Convert the curve to an equation in rectangular coordinates:
x=sin theta + 1
y=2cos theta - 1
sinθ = (x-1)
cosθ = (y+1)/2
sin^2 θ = (x-1)^2
cos^2 θ = (y+1)^2/4
(x-1)^2 + (y+1)^2/4 = 1
Looks like an ellipse with center (1,-1)
Steve, thank you so very much!!! I am *trying* to wrap up my studying/homework and am having trouble with one more... It's asking the exact same question for the curve:
x=ln(t), y=ln sqrt(t)
A BIG THANK YOU AHEAD OF TIME!!!!! =)
x=ln(t)
y = ln(sqrt(t)) = 1/2 ln(t)
so, y = 1/2 x
Find the arc length of the curve described by the parametric equation over the given interval:
x=t^(2) + 1
y=2t - 3
...0 < t < 1
To convert the curve given by parametric equations to an equation in rectangular coordinates, we need to eliminate the parameter theta and express x and y only in terms of x and y.

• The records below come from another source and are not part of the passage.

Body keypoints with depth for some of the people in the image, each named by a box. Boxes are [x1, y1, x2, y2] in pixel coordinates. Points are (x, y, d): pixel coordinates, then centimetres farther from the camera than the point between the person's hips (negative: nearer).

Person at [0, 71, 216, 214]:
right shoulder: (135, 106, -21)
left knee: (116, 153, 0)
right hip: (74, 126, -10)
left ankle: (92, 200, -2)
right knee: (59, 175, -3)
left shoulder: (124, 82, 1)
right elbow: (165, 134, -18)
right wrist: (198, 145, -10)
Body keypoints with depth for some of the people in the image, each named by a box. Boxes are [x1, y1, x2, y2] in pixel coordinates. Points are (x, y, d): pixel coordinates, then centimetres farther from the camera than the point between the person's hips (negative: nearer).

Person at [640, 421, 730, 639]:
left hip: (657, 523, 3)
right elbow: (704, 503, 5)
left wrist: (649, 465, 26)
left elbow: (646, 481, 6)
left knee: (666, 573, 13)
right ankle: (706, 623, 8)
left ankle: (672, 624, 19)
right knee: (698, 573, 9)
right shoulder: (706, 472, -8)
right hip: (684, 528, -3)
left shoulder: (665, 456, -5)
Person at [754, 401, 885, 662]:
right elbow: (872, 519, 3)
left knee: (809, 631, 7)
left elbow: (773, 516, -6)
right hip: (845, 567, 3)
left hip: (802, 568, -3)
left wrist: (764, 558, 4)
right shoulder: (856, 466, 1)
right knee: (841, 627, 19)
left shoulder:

We have the parametric equations:
x = sin(theta) + 1 ---(1)
y = 2cos(theta) - 1 ---(2)
To eliminate theta, we can use a trigonometric identity: sin^2(theta) + cos^2(theta) = 1
We can square equation (1) and square equation (2), then substitute these squared equations into the above trigonometric identity.
Squared Equation (1):
x^2 = (sin(theta) + 1)^2
= sin^2(theta) + 2sin(theta) + 1
Squared Equation (2):
y^2 = (2cos(theta) - 1)^2
= 4cos^2(theta) - 4cos(theta) + 1
Now, substitute the squared equations into the trigonometric identity:
x^2 - 1 = sin^2(theta) + 2sin(theta) ---(3)
y^2 + 1 = 4cos^2(theta) - 4cos(theta) ---(4)
We can rearrange equation (3) to get sin(theta) in terms of x:
sin^2(theta) + 2sin(theta) = x^2 - 1
(sin(theta))^2 + 2sin(theta) - (x^2 - 1) = 0
Now, let's solve this quadratic equation for sin(theta) using the quadratic formula:
sin(theta) = (-b ± √(b^2 - 4ac)) / (2a)
where a = 1, b = 2, and c = -(x^2 - 1)
sin(theta) = (-2 ± √(4 - 4(1)(-(x^2 - 1)))) / (2(1))
sin(theta) = (-2 ± √(4 + 4x^2 - 4)) / 2
sin(theta) = (-2 ± √(4x^2)) / 2
sin(theta) = (-2 ± 2x) / 2
sin(theta) = -1 ± x
Similarly, from equation (4), we can solve for cos(theta):
cos(theta) = (1 ± √(1 - y^2)) / 2
Now, we have expressions for sin(theta) and cos(theta) in terms of x and y.
Finally, we can convert these expressions back into rectangular coordinates:
sin(theta) + 1 = x
2cos(theta) - 1 = y
Substituting the expressions for sin(theta) and cos(theta):
(-1 ± x) + 1 = x
2(1 ± √(1 - y^2)) - 1 = y
Simplifying these equations, we can get the explicit equation of the curve in rectangular coordinates.